Now try to write it again and if you're stuck, come back and look at this:

use strict; use warnings; use Data::Dump qw( pp ); my $ref = [ {} ]; my $prev_prefix = ''; while (<DATA>) { my ( $prefix, $text ) = split /> ?/; if ( $prefix gt $prev_prefix ) { $ref->[-1]{$prefix} = $text; } elsif ( $prefix eq $prev_prefix ) { $ref->[-1]{$prefix} .= $text; } else { push @$ref, { $prefix => $text }; } $prev_prefix = $prefix; } pp $ref; __DATA__ a> some random text b> b> a few random b> lines b> b> of more b> random b> b> text c> some more c> c> random c> text c> a> some random text b> b> a few random b> lines b> b> of more b> random b> b> text c> some more c> c> random c> text c>

Of course this is only one approach, but the clearing of concepts, methodical thinking of the mechanical way to solve a problem always helped me.

And in general: practice and practice more. Read books, read the code of others (not just glance over, but change them, understand them), read the problems of others and try to solve them without looking at the solution posted by others.

Cheers

Replies are listed 'Best First'.
Re^2: breaking a text file into a data structure -- best way?
by punkish (Priest) on Apr 10, 2010 at 00:35 UTC
    Thanks for the response, but you misunderstood my task. The 'a>', 'b>', 'c>' are not really present in the text file.

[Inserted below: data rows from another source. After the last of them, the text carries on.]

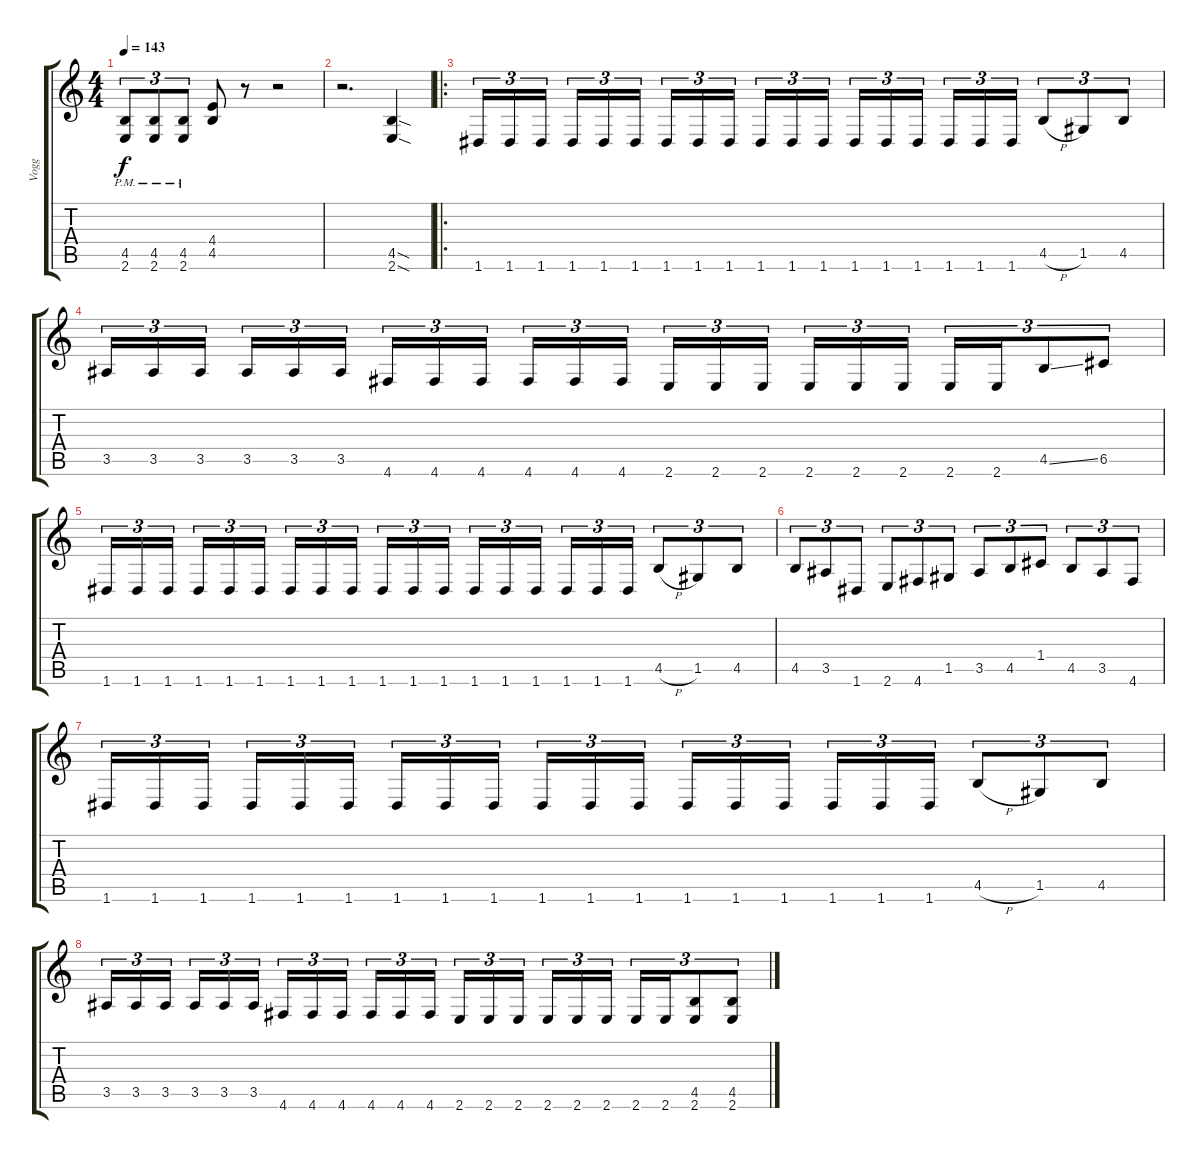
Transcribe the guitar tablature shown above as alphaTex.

\track ("Vogg" "Vogg") {instrument distortionguitar}
\staff {score tabs}
\tuning (D4 A3 F3 C3 G2 D2) {hide}
\ts (4 4)
\tempo 143
\clef g2
\ks c
(4.5{pm} 2.6{pm}).8{tu (3 2) dy f} (4.5{pm} 2.6{pm}).8{tu (3 2)} (4.5{pm} 2.6{pm}).8{tu (3 2)} (4.4 4.5).8 r.8 r.2 |
r.2{d} (4.5{sod} 2.6{sod}).4 |
\ro
1.6.16{tu (3 2)} 1.6.16{tu (3 2)} 1.6.16{tu (3 2) beam splitsecondary} 1.6.16{tu (3 2)} 1.6.16{tu (3 2)} 1.6.16{tu (3 2)} 1.6.16{tu (3 2)} 1.6.16{tu (3 2)} 1.6.16{tu (3 2) beam splitsecondary} 1.6.16{tu (3 2)} 1.6.16{tu (3 2)} 1.6.16{tu (3 2)} 1.6.16{tu (3 2)} 1.6.16{tu (3 2)} 1.6.16{tu (3 2) beam splitsecondary} 1.6.16{tu (3 2)} 1.6.16{tu (3 2)} 1.6.16{tu (3 2)} 4.5{h}.8{tu (3 2)} 1.5.8{tu (3 2)} 4.5.8{tu (3 2)} |
3.5.16{tu (3 2)} 3.5.16{tu (3 2)} 3.5.16{tu (3 2) beam splitsecondary} 3.5.16{tu (3 2)} 3.5.16{tu (3 2)} 3.5.16{tu (3 2)} 4.6.16{tu (3 2)} 4.6.16{tu (3 2)} 4.6.16{tu (3 2) beam splitsecondary} 4.6.16{tu (3 2)} 4.6.16{tu (3 2)} 4.6.16{tu (3 2)} 2.6.16{tu (3 2)} 2.6.16{tu (3 2)} 2.6.16{tu (3 2) beam splitsecondary} 2.6.16{tu (3 2)} 2.6.16{tu (3 2)} 2.6.16{tu (3 2)} 2.6.16{tu (3 2)} 2.6.16{tu (3 2)} 4.5{ss}.8{tu (3 2)} 6.5.8{tu (3 2)} |
1.6.16{tu (3 2)} 1.6.16{tu (3 2)} 1.6.16{tu (3 2) beam splitsecondary} 1.6.16{tu (3 2)} 1.6.16{tu (3 2)} 1.6.16{tu (3 2)} 1.6.16{tu (3 2)} 1.6.16{tu (3 2)} 1.6.16{tu (3 2) beam splitsecondary} 1.6.16{tu (3 2)} 1.6.16{tu (3 2)} 1.6.16{tu (3 2)} 1.6.16{tu (3 2)} 1.6.16{tu (3 2)} 1.6.16{tu (3 2) beam splitsecondary} 1.6.16{tu (3 2)} 1.6.16{tu (3 2)} 1.6.16{tu (3 2)} 4.5{h}.8{tu (3 2)} 1.5.8{tu (3 2)} 4.5.8{tu (3 2)} |
4.5.8{tu (3 2)} 3.5.8{tu (3 2)} 1.6.8{tu (3 2)} 2.6.8{tu (3 2)} 4.6.8{tu (3 2)} 1.5.8{tu (3 2)} 3.5.8{tu (3 2)} 4.5.8{tu (3 2)} 1.4.8{tu (3 2)} 4.5.8{tu (3 2)} 3.5.8{tu (3 2)} 4.6.8{tu (3 2)} |
1.6.16{tu (3 2)} 1.6.16{tu (3 2)} 1.6.16{tu (3 2) beam splitsecondary} 1.6.16{tu (3 2)} 1.6.16{tu (3 2)} 1.6.16{tu (3 2)} 1.6.16{tu (3 2)} 1.6.16{tu (3 2)} 1.6.16{tu (3 2) beam splitsecondary} 1.6.16{tu (3 2)} 1.6.16{tu (3 2)} 1.6.16{tu (3 2)} 1.6.16{tu (3 2)} 1.6.16{tu (3 2)} 1.6.16{tu (3 2) beam splitsecondary} 1.6.16{tu (3 2)} 1.6.16{tu (3 2)} 1.6.16{tu (3 2)} 4.5{h}.8{tu (3 2)} 1.5.8{tu (3 2)} 4.5.8{tu (3 2)} |
3.5.16{tu (3 2)} 3.5.16{tu (3 2)} 3.5.16{tu (3 2) beam splitsecondary} 3.5.16{tu (3 2)} 3.5.16{tu (3 2)} 3.5.16{tu (3 2)} 4.6.16{tu (3 2)} 4.6.16{tu (3 2)} 4.6.16{tu (3 2) beam splitsecondary} 4.6.16{tu (3 2)} 4.6.16{tu (3 2)} 4.6.16{tu (3 2)} 2.6.16{tu (3 2)} 2.6.16{tu (3 2)} 2.6.16{tu (3 2) beam splitsecondary} 2.6.16{tu (3 2)} 2.6.16{tu (3 2)} 2.6.16{tu (3 2)} 2.6.16{tu (3 2)} 2.6.16{tu (3 2)} (4.5 2.6).8{tu (3 2)} (4.5 2.6).8{tu (3 2)}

I included them as "line numbers" to illustrate where I wanted the text split up. In the specific case I presented, the text is split up at the line *before* the line that starts with '======'.

    In any case, I am curious about a general approach to such problems, and at first glance, it seems that a state machine approach would help me. However, I got stuck with that as well, especially since my splitting markers are not *in* the line where I want to split the text, but *after* the line on which I want to split.

    --

    when small people start casting long shadows, it is time to go to bed
      but you misunderstood my task
      Indeed. In the last days I'm doing really stupid things, sorry.